Nancy Powell, the US ambassador to India, shook hands with Modi at his official residence in the western state of Gujarat where he is the chief minister, before entering closed-door talks.
Powell and her entourage arrived in four official cars at the residence in the state capital Gandhinagar, but she did not speak to waiting reporters.
Modi, leader of the Hindu nationalist Bharatiya Janata Party (BJP), is accused by rights groups of turning a blind eye to riots that killed up to 2,000 people in Gujarat in 2002.
Most of the victims were Muslims.
The United States in 2005 revoked a visa for Modi under a domestic law that bars entry by any foreign official seen as responsible for “severe violations of religious freedom”.
Modi has denied any wrongdoing over the 2002 violence and investigations have cleared him of personal blame, although one of his former ministers was jailed for life for instigating the killing of 97 Muslims.
Powell’s meeting with Modi puts the US in line with European nations and Australia, which have already restored ties with him.
Opinion polls show Modi and his party are on course to topple the ruling Congress party at general elections expected in May.
‘Business savvy’ leader
Modi, 63, is the prime ministerial candidate of the main opposition Bharatiya Janata Party (BJP), which is ahead of the incumbent Congress party in opinion polls.
He has sought to portray himself as a business-savvy leader who can champion India’s economy and tackle corruption after a decade of rule by the left-leaning Congress party.

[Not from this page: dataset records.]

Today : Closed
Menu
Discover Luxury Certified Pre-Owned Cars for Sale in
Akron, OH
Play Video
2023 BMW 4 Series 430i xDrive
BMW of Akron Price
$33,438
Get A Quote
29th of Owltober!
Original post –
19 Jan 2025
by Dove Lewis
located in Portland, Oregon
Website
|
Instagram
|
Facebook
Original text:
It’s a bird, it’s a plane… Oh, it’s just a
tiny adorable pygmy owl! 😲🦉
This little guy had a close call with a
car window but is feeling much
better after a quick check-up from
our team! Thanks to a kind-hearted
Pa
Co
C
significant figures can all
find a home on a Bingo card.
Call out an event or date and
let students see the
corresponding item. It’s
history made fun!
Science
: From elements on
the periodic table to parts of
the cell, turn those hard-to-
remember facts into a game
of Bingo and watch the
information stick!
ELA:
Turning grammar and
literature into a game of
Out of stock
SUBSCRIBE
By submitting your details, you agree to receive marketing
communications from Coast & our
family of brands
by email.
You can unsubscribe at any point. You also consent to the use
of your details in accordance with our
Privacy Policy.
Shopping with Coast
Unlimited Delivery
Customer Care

Neelam Deo, a former diplomat and foreign policy expert, said the US overture to Modi reflected the “assessment… that the BJP candidate has a good chance of coming ahead in the elections”.

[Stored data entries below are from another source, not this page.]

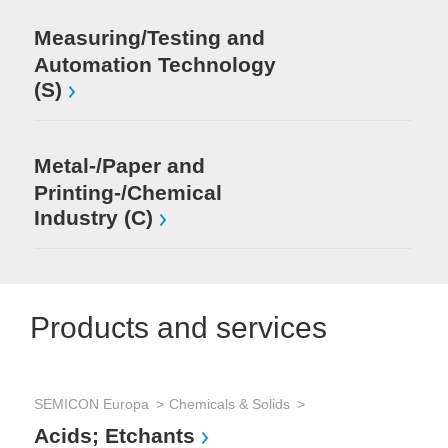
Measuring/Testing and
Automation Technology
(S)
Metal-/Paper and
Printing-/Chemical
Industry (C)
Products and services
SEMICON Europa
Chemicals & Solids
SE
Acids; Etchants
Co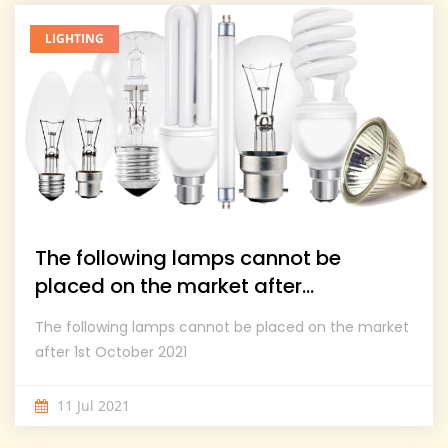
LIGHTING
The following lamps cannot be
placed on the market after...
The following lamps cannot be placed on the market
after 1st October 2021
11 Jul 2021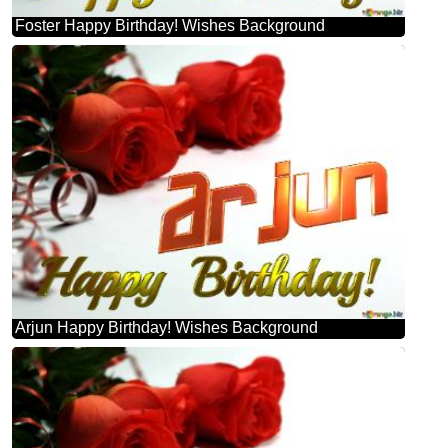
Foster Happy Birthday! Wishes Background
Arjun Happy Birthday! Wishes Background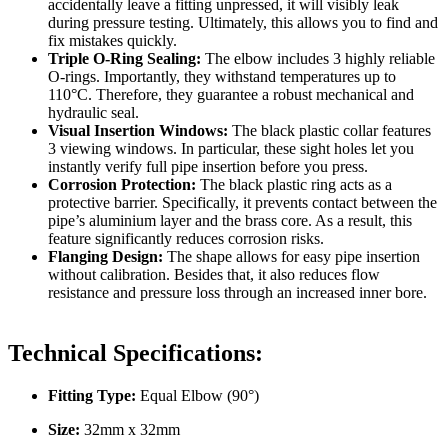
accidentally leave a fitting unpressed, it will visibly leak
during pressure testing
.
Ultimately
, this allows you to find and
fix mistakes quickly
.
Triple O-Ring Sealing:
The elbow includes 3 highly reliable
O-rings
.
Importantly
, they withstand temperatures up to
110°C
.
Therefore
, they guarantee a robust mechanical and
hydraulic seal
.
Visual Insertion Windows:
The black plastic collar features
3 viewing windows
.
In particular
, these sight holes let you
instantly verify full pipe insertion before you press
.
Corrosion Protection:
The black plastic ring acts as a
protective barrier
.
Specifically
, it prevents contact between the
pipe’s aluminium layer and the brass core
.
As a result
, this
feature significantly reduces corrosion risks
.
Flanging Design:
The shape allows for easy pipe insertion
without calibration
.
Besides that
, it also reduces flow
resistance and pressure loss through an increased inner bore
.
Technical Specifications:
Fitting Type:
Equal Elbow (90°)
Size:
32mm x 32mm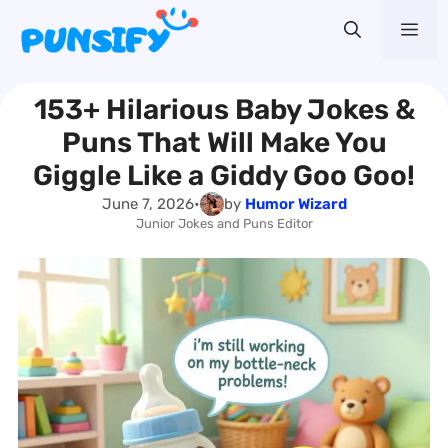
Skip
Me
to
content
153+ Hilarious Baby Jokes &
Puns That Will Make You
Giggle Like a Giddy Goo Goo!
June 7, 2026
•
by
Humor Wizard
Junior Jokes and Puns Editor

Foreign ambassadors are also engaging with Modi because “of their own companies seeking business opportunities in Gujarat, which has certainly grown more rapidly than many of the other state in India”, she said.
The United States and India have built a growing relationship since their estrangement in the Cold War, with most US lawmakers supportive of ties with New Delhi.
But Modi has faced opposition from an unlikely mix of left-leaning members of the US Congress active on human rights and other conservative politicians.
A congressional aide has said a meeting with Powell would send a signal of US openness on issuing a visa.
But some US officials are believed to be worried that bitterness over the past visa rejection would cloud relations with Modi if he becomes prime minister.
Concerns over personal treatment are hardly new to the US-India relationship.
In December, the two countries went through one of their worst crises in years when US authorities arrested a New York-based Indian diplomat on charges of underpaying her servant and lying on the worker’s visa form.
Indian lawmakers and commentators accused US authorities of humiliating the diplomat through a strip-search.
The row abated a month ago when the diplomat, Devyani Khobragade, was allowed to return to India just as she was indicted.
Both governments have since voiced hope at moving forward. But the United States earlier Monday renewed one rift when it announced it would take India to the World Trade Organisation in hopes of opening up its booming solar power industry.